::: Extracted entries

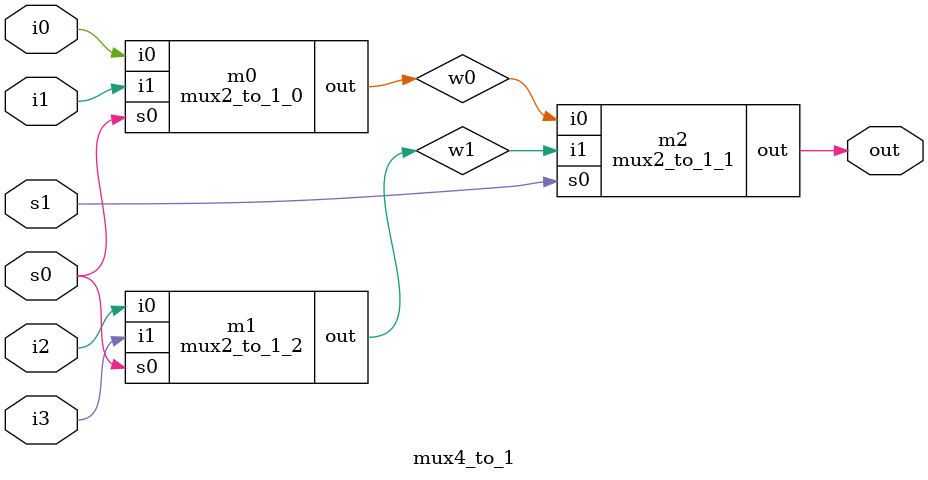
<source format=v>


module mux2_to_1_0 ( out, i0, i1, s0 );
  input i0, i1, s0;
  output out;


  MX2X1 U1 ( .A(i0), .B(i1), .S0(s0), .Y(out) );
endmodule


module mux2_to_1_1 ( out, i0, i1, s0 );
  input i0, i1, s0;
  output out;


  MX2X1 U1 ( .A(i0), .B(i1), .S0(s0), .Y(out) );
endmodule


module mux2_to_1_2 ( out, i0, i1, s0 );
  input i0, i1, s0;
  output out;


  MX2X1 U1 ( .A(i0), .B(i1), .S0(s0), .Y(out) );
endmodule


module mux4_to_1 ( out, i0, i1, i2, i3, s1, s0 );
  input i0, i1, i2, i3, s1, s0;
  output out;
  wire   w0, w1;

  mux2_to_1_0 m0 ( .out(w0), .i0(i0), .i1(i1), .s0(s0) );
  mux2_to_1_2 m1 ( .out(w1), .i0(i2), .i1(i3), .s0(s0) );
  mux2_to_1_1 m2 ( .out(out), .i0(w0), .i1(w1), .s0(s1) );
endmodule


</source>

::::::

Work request | An exact reproduction of the material above is needed, without its pictures.

Reply to the exercise |
<source format=v>


module mux2_to_1_0 ( out, i0, i1, s0 );
  input i0, i1, s0;
  output out;


  MX2X1 U1 ( .A(i0), .B(i1), .S0(s0), .Y(out) );
endmodule


module mux2_to_1_1 ( out, i0, i1, s0 );
  input i0, i1, s0;
  output out;


  MX2X1 U1 ( .A(i0), .B(i1), .S0(s0), .Y(out) );
endmodule


module mux2_to_1_2 ( out, i0, i1, s0 );
  input i0, i1, s0;
  output out;


  MX2X1 U1 ( .A(i0), .B(i1), .S0(s0), .Y(out) );
endmodule


module mux4_to_1 ( out, i0, i1, i2, i3, s1, s0 );
  input i0, i1, i2, i3, s1, s0;
  output out;
  wire   w0, w1;

  mux2_to_1_0 m0 ( .out(w0), .i0(i0), .i1(i1), .s0(s0) );
  mux2_to_1_2 m1 ( .out(w1), .i0(i2), .i1(i3), .s0(s0) );
  mux2_to_1_1 m2 ( .out(out), .i0(w0), .i1(w1), .s0(s1) );
endmodule


</source>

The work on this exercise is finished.